The existence of massive corpora has proven to substantially accelerate research progress, as shown to the right. NEDC will broaden participation by making data available to research groups who have significant signal processing expertise but who lack capacity for data generation. This effort is modeled in part after similar successful endeavors, particularly in the human language technology field where a data consortium has led to systematic research and technology advances over a 20 year span.
The TUH EEG Corpus represents NEDC's first effort to provide a massive corpus to the community. In this project, we are focusing on clinical electroencephalogram (EEG) recordings, as shown to the left. These recordings were conducted at Temple University Hospital (TUH) from 2002 to 2013 (and beyond). The first release of the corpus is expected to contain over 20,000 EEGs. We expect to continue the development of the corpus at a rate of about 1,000 EEGs per year. We also hope to convince other hospitals to provide similar data. The end goal for the corpus is over 100,000 EEGs.
What makes this corpus unique is that in addition to the signal data, for each EEG, a physician's EEG Report is available. An example of such a report is shown to the left. This report contains a summary of the patient’s clinical history and medications. It also includes two fields, Impression and Clinical Correlation, which contain the physician's findings. This report information is available in an Excel spreadsheet in a name/value pair format. The more recently collected EEGs (since 2011) are also coded in International Statistical Classification of Diseases codes (ICD 9). These codes can form the basis for the classification labels used in machine learning experiments
Such a large corpus will support the development of technology to automatically interpret EEGs in addition to advancing the basic science of what aspects of a patient's medical record correlate with various pathologies that can be diagnosed from EEG studies. Automatic interpretation of EEG data using machine learning approaches has evolved in recent years. Several specific applications have been studied extensively, including seizure detection, movement and brain activity. What most of these studies have in common, however, is that the data sets are small, typically involving 100 or less EEG studies. Such small studies simply do not produce statistically significant outcomes, and do not represent enough data to support complex statistical models. Further, when correlates such as drug treatments, patient medical histories, or patient gender or age are factored in, studies consisting of 100 subjects are not sufficient to draw conclusions about best practices. It is the goal of this project to fundamentally change this.

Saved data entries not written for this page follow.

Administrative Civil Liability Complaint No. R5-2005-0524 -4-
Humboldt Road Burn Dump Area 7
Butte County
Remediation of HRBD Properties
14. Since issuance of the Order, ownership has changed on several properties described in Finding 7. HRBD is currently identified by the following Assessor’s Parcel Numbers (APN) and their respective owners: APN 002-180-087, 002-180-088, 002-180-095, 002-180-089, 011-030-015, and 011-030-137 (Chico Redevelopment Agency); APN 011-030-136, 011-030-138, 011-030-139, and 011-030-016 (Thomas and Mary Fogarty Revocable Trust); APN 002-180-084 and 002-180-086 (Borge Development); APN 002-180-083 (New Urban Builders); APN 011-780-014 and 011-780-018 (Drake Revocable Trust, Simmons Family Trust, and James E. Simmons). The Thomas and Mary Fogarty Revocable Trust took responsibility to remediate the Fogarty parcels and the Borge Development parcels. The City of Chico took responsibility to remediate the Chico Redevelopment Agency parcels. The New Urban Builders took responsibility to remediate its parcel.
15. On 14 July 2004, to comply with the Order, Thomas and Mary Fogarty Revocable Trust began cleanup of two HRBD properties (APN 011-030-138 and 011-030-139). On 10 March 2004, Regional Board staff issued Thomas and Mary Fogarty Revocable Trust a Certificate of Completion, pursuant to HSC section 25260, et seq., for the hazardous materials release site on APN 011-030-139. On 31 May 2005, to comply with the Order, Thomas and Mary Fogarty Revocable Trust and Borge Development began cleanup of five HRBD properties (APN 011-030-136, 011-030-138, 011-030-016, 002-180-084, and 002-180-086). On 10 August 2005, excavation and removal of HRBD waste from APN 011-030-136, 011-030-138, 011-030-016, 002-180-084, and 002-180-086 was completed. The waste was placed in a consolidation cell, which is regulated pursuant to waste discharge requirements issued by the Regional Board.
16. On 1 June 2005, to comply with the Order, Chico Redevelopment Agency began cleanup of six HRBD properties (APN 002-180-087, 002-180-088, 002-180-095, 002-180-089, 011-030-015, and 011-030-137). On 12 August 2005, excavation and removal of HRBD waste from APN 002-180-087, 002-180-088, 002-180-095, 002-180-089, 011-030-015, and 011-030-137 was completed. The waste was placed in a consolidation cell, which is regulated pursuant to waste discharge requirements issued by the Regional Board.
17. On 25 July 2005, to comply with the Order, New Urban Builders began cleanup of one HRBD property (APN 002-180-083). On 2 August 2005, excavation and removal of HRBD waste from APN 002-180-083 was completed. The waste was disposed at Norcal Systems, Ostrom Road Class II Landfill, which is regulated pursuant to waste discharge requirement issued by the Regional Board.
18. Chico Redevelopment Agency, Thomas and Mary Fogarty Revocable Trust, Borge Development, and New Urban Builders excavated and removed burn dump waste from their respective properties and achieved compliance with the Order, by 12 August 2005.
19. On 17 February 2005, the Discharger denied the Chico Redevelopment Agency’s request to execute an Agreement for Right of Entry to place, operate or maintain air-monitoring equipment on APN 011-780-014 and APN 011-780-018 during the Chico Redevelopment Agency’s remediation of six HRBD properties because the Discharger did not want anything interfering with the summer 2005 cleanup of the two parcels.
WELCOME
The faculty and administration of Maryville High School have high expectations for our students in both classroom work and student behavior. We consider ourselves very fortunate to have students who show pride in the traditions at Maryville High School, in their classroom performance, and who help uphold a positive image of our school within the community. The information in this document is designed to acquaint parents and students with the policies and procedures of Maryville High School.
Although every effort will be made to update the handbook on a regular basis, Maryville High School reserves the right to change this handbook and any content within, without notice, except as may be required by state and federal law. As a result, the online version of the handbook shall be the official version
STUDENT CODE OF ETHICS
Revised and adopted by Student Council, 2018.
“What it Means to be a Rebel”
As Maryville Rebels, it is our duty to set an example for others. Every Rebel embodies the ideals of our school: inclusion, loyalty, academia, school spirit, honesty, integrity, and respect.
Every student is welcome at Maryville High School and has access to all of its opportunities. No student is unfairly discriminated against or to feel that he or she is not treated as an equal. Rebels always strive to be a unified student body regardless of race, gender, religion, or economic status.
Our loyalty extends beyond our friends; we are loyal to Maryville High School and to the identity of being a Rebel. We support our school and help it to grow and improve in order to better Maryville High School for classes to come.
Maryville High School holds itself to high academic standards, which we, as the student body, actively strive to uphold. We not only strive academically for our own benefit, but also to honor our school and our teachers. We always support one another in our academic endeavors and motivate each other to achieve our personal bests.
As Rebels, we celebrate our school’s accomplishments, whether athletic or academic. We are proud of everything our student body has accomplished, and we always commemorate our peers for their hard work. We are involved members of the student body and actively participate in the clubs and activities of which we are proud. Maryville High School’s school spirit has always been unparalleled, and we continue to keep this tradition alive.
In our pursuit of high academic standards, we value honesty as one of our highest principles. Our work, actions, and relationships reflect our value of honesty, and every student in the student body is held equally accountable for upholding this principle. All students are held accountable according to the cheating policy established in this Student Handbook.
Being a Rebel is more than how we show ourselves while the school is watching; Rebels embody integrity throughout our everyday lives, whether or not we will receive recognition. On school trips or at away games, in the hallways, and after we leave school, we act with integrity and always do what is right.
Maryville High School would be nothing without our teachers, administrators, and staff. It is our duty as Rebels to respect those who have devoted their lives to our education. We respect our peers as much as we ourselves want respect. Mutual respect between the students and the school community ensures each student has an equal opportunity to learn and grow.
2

Electroencephalography (EEG) is the recording of electrical activity along the scalp using an array of electrodes positioned strategically around a patient's head. For an excellent tutorial on the hardware aspects of this problem, see E. Pavlick's EEG Tutorial. EEGs are used today to diagnose many problems ranging from epilepsy to sleep disorders. The EEGs contained in the TUH EEG Corpus consist of 24 to 36 channels of signal data and an annotation channel containing markers identifying events of interest to the physicians and technicians. Signals are sampled at 250 Hz using 16 bits per sample. A typical EEG file contains about 20 Mbytes of data. These files are stored in an European Data Format (EDF+) file format.